Zweiter Abschnitt – Zertifizierungsdiensteanbieter

Titel: Gesetz über Rahmenbedingungen für elektronische Signaturen (Signaturgesetz - SigG) 
Normgeber: Bund
Amtliche Abkürzung: SigG
Gliederungs-Nr.: 9020-12
Normtyp: Gesetz

§ 11 SigG – Haftung

(1) 1Verletzt ein Zertifizierungsdiensteanbieter die Anforderungen dieses Gesetzes oder der Rechtsverordnung nach § 24 oder versagen seine Produkte für qualifizierte elektronische Signaturen oder sonstige technische Sicherungseinrichtungen, so hat er einem Dritten den Schaden zu ersetzen, den dieser dadurch erleidet, dass er auf die Angaben in einem qualifizierten Zertifikat, einem qualifizierten Zeitstempel oder einer Auskunft nach § 5 Abs. 1 Satz 3 vertraut. 2Die Ersatzpflicht tritt nicht ein, wenn der Dritte die Fehlerhaftigkeit der Angabe kannte oder kennen musste.

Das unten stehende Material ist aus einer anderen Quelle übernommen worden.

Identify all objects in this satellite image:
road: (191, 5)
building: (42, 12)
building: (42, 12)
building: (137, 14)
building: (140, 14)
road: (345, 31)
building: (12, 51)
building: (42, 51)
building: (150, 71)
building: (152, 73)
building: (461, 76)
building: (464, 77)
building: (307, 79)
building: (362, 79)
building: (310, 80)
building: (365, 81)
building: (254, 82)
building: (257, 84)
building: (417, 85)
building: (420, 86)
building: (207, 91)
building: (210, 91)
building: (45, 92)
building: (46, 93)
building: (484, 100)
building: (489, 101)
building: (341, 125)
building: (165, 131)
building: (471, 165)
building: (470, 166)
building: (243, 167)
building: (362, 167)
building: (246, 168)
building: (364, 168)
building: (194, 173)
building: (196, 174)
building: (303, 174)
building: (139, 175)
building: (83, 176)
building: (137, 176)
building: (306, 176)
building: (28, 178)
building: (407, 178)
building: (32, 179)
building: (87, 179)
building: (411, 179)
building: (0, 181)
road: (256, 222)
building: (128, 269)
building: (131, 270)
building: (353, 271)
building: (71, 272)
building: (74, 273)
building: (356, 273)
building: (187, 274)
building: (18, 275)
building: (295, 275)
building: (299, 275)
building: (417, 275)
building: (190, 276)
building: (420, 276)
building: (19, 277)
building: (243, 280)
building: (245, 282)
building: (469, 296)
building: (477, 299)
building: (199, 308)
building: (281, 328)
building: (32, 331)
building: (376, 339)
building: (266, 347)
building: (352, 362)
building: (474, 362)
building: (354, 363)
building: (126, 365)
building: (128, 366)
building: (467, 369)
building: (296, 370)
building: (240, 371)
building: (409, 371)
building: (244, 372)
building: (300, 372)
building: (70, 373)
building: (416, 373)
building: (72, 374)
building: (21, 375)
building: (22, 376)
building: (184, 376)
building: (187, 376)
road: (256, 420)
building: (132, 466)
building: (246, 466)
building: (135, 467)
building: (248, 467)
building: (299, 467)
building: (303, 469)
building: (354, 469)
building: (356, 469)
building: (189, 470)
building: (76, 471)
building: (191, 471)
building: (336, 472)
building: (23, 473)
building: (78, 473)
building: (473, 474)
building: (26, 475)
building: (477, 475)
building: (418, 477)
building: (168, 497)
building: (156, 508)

(2) Die Ersatzpflicht tritt nicht ein, wenn der Zertifizierungsdiensteanbieter nicht schuldhaft gehandelt hat.

(3) Wenn ein qualifiziertes Zertifikat die Nutzung des Signaturschlüssels auf bestimmte Anwendungen nach Art oder Umfang beschränkt, tritt die Ersatzpflicht nur im Rahmen dieser Beschränkungen ein.

(4) 1Der Zertifizierungsdiensteanbieter haftet für beauftragte Dritte nach § 4 Abs. 5 und beim Einstehen für ausländische Zertifikate nach § 23 Abs. 1 Nr. 2 wie für eigenes Handeln. 2§ 831 Abs. 1 Satz 2 des Bürgerlichen Gesetzbuchs findet keine Anwendung.

Zu § 11: Geändert durch G vom 26. 2. 2007 (BGBl I S. 179) in Verb. mit Bek. vom 1. 3. 2007 (BGBl I S. 251).